The admin UI feels live, multi-admin safe.

A client connecting to a node appears immediately, not on a thirty-second poll.

  • nodecoxswain: coxswain holds its outbound mTLS connection open and the node streams events (handshake up/down, peer connect/disconnect, errors) over a gRPC server-stream. Polling remains only as a fallback heartbeat.
  • coxswain → browser: every open admin page holds a WebSocket. coxswain pushes state changes to all of them — open the dashboard on three machines, all three update together.

Optimistic concurrency

Every mutable record carries a version integer. A mutation must send the version the admin loaded. If coxswain's current version is higher, it rejects with HTTP 409 Conflict — "changed by someone else, reload." Live WebSocket replication makes conflicts rare; the version check is the hard safety net.

§8 · control-plane operations

A controller that watches itself and the fleet.

The controller is always-on and treats correctness as a continuous property, not a one-shot push. This part of the platform has shipped and is exercised on a live fleet; the analytics rules are best-effort and experimental.

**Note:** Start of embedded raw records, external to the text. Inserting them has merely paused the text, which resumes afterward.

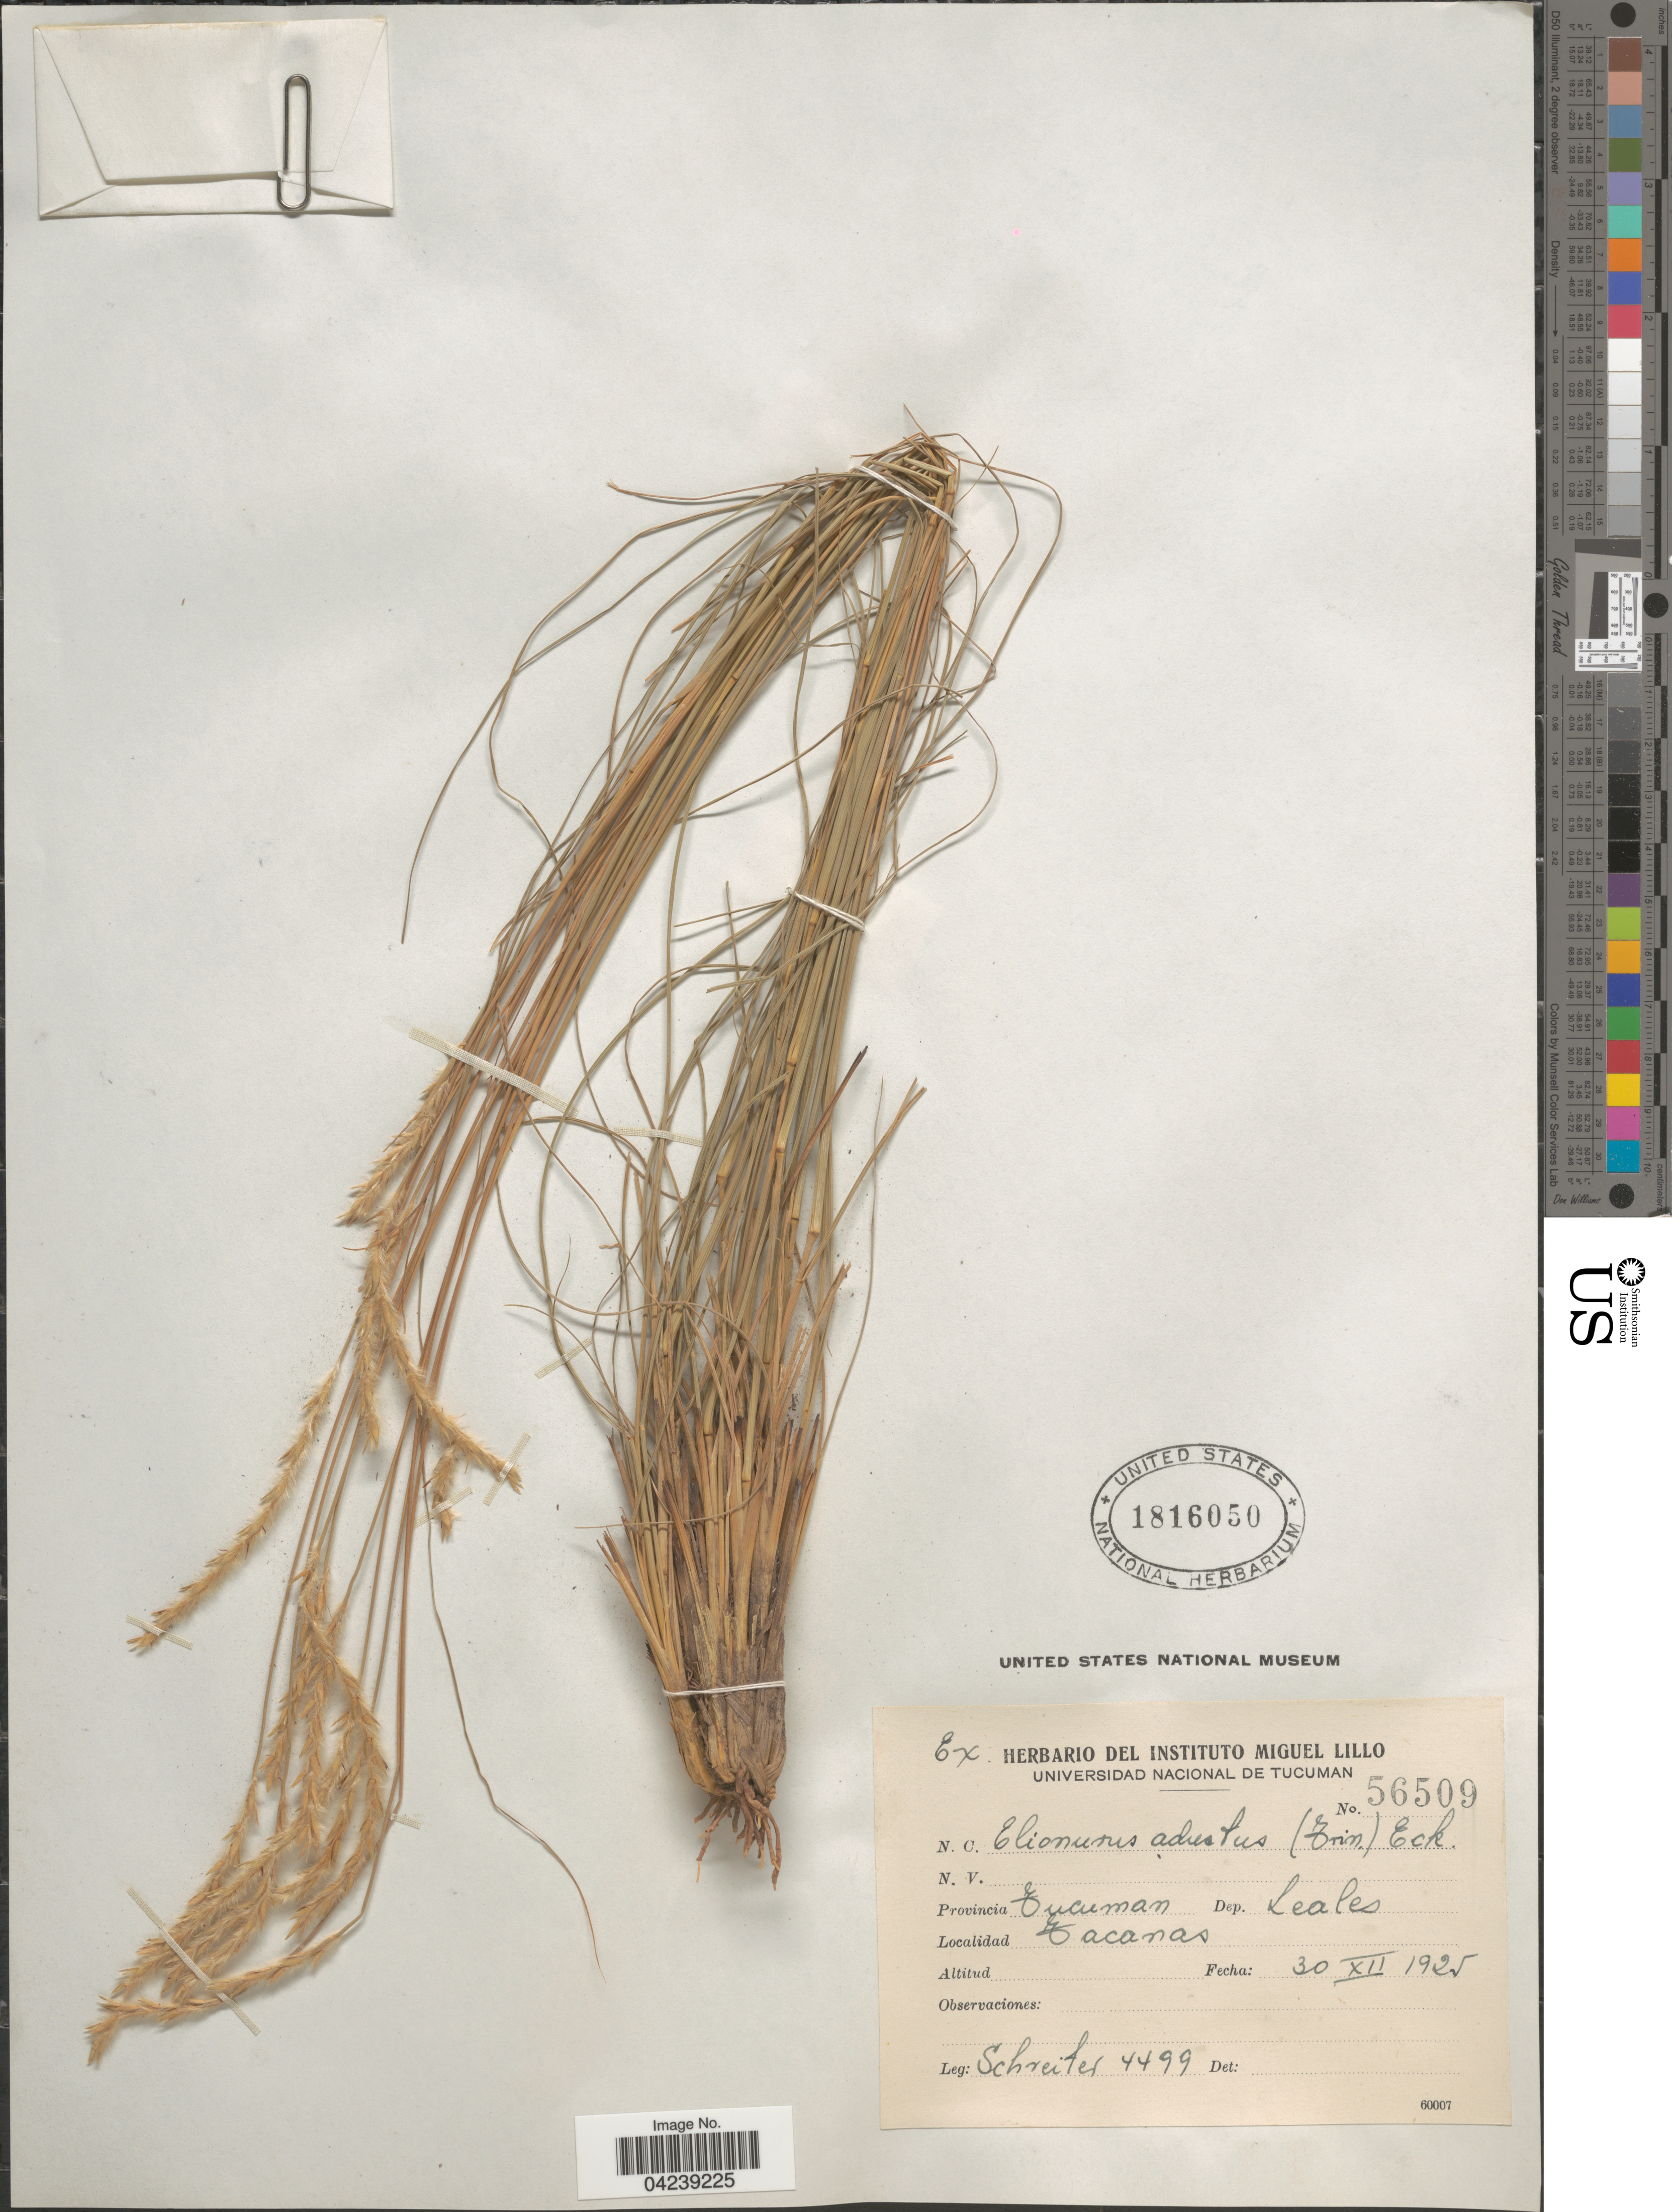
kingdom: Plantae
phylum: Tracheophyta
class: Liliopsida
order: Poales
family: Poaceae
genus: Elionurus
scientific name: Elionurus muticus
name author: (Spreng.) Kuntze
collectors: -. Schreiter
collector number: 4499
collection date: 1925-12-30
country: Argentina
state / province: Tucuman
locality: Dep. Leales. Tacanas.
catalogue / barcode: US 1816050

Self-healing reconciliation

  • Reconcile sweep. The controller checks every node on an interval and re-applies config when a node serves stale config, or when peers exist but nothing is handshaking. Per-node rate-limited.
  • Zero-touch provisioning. Creating or removing a profile or device pushes to the affected nodes automatically; if a node is unreachable, the sweep delivers when it returns.
  • Drift-aware status. cox nodes status surfaces applied-vs-intended config revision and live handshake liveness — a silently broken node shows red, not green.

Access, tokens & audit

  • Scoped API tokens. Least-privilege scopes (readonly / monitor / admin), optional expiry, hashed at rest (plaintext shown once), revocable.
  • Tamper-evident audit log. Every management action — API and CLI — records who, what, to what, from where, and success/failure. Rows are hash-chained, so edits or deletions are detectable (cox audit verify).
  • Hardened access. The session cookie is Secure over TLS; the dashboard is reached only over TLS or an SSH-forwarded loopback port.

Monitoring & analytics

  • Live + persisted sessions. Connect/disconnect events stream off each node over gRPC, carrying the per-session source IP and resolved device/user, and are persisted with per-session rx/tx byte counts.
  • Anomaly detection (experimental). An in-process engine sweeps session history and raises alerts — leaked profile, impossible travel, off-hours access, auth-failure spikes, revoked-profile-active, and a best-effort data-volume / exfil rule — each with severity and evidence, ack/resolve-able.
  • SIEM stream. A first-class gRPC event stream (monitor-scope token, off by default) carries the same events to enterprise ingestion, alongside SSE/WebSocket for dashboards.